Things to do in Falster
Take a step back in time at the Medieval Centre, which explores life in Denmark during the late 14th and early 15th centuries. Built on the western shore of Guldborgsund, it centres around a recreated Danish market town and boat-filled harbour. Watch as period-dressed staff illustrate traditional crafts and admire the antique weapons on display or coincide your visit with one of the live firing sessions.
Spend a day exploring the pedestrianised streets of Nykøbing Falster, which is home to the 15th-century, Gothic-style Abbey Church. It houses an elaborate Renaissance altarpiece and a pulpit designed by Jørgen Ringnis, as well as an octagonal bronze font crafted in Lübeck. Don’t miss the Museum Obscurum, where you can get up close to the cryptozoological collection of Cornelius SC Rödder.

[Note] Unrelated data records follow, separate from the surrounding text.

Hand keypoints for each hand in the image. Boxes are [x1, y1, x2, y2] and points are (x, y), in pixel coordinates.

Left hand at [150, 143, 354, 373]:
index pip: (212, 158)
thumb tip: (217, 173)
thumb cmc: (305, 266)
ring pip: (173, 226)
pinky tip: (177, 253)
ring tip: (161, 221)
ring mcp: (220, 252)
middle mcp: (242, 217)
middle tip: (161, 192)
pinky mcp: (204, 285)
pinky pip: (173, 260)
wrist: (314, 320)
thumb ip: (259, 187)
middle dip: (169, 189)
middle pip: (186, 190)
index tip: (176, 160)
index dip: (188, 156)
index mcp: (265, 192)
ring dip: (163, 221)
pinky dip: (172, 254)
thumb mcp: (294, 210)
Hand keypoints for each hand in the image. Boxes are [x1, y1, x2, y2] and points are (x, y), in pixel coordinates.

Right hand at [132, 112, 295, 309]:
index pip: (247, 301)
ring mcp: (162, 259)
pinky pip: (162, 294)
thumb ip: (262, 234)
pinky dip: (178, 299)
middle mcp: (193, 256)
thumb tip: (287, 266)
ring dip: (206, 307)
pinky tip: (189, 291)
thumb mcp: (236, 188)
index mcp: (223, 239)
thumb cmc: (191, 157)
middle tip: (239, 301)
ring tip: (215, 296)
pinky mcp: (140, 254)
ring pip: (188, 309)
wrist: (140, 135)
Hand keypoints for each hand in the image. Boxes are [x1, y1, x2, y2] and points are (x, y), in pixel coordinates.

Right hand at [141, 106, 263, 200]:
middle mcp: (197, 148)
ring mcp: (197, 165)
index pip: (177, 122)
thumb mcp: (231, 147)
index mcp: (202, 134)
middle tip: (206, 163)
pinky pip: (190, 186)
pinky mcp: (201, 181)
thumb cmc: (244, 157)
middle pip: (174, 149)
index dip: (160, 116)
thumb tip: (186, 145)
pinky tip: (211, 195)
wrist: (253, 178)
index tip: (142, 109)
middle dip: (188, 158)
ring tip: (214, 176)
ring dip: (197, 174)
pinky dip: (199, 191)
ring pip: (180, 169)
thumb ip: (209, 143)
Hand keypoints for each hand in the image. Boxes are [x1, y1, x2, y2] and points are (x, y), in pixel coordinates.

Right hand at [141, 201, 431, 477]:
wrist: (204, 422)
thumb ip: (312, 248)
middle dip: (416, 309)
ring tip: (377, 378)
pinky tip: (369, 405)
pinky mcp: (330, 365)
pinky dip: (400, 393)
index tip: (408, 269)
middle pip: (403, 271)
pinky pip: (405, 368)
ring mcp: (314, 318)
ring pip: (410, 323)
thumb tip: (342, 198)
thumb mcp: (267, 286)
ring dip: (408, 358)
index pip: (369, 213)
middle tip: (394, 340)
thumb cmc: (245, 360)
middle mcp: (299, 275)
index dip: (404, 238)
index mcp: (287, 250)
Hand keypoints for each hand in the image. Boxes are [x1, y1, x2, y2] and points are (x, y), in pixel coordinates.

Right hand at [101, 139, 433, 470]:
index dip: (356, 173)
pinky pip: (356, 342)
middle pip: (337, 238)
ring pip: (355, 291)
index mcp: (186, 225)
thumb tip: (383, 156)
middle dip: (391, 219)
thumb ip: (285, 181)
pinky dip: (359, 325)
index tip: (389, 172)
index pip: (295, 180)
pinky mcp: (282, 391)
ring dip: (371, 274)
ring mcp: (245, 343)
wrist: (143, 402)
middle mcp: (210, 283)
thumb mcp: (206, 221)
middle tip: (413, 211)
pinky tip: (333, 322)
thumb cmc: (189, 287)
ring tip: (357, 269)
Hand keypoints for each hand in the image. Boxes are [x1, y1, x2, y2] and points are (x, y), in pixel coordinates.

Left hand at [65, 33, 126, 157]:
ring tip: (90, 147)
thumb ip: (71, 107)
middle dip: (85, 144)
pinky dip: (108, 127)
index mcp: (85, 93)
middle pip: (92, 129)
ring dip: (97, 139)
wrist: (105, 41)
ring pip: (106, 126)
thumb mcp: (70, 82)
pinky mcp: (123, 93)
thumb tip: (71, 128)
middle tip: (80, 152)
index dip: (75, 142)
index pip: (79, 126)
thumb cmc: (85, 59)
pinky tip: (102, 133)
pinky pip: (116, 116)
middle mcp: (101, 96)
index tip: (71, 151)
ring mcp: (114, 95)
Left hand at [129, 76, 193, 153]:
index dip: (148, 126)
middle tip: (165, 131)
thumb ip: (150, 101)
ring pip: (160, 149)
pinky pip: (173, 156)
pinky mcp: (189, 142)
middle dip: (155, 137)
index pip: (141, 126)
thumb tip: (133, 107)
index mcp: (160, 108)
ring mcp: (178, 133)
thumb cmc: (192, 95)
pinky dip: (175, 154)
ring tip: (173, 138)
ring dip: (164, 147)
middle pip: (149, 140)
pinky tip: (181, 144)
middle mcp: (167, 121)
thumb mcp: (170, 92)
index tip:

In the town of Eskilstrup is Denmark's Tractor Museum, which occupies a beautiful brick warehouse dating back to 1918. It boasts an impressive collection of vintage tractors and engines from Fiat, Ford and Volvo, as well as the only Danish tractor manufacturer, Bukh. Also on display are rare engines, motorised garden equipment and agricultural tools from times gone by.
Getting around Falster
Falster is just over an hour’s drive from Copenhagen and Copenhagen Airport, which has flights to destinations across the globe. Regular trains connect from the Danish capital to the Nykøbing Falster railway station while buses travel to villages around the island. Renting a car is the most convenient way of getting around.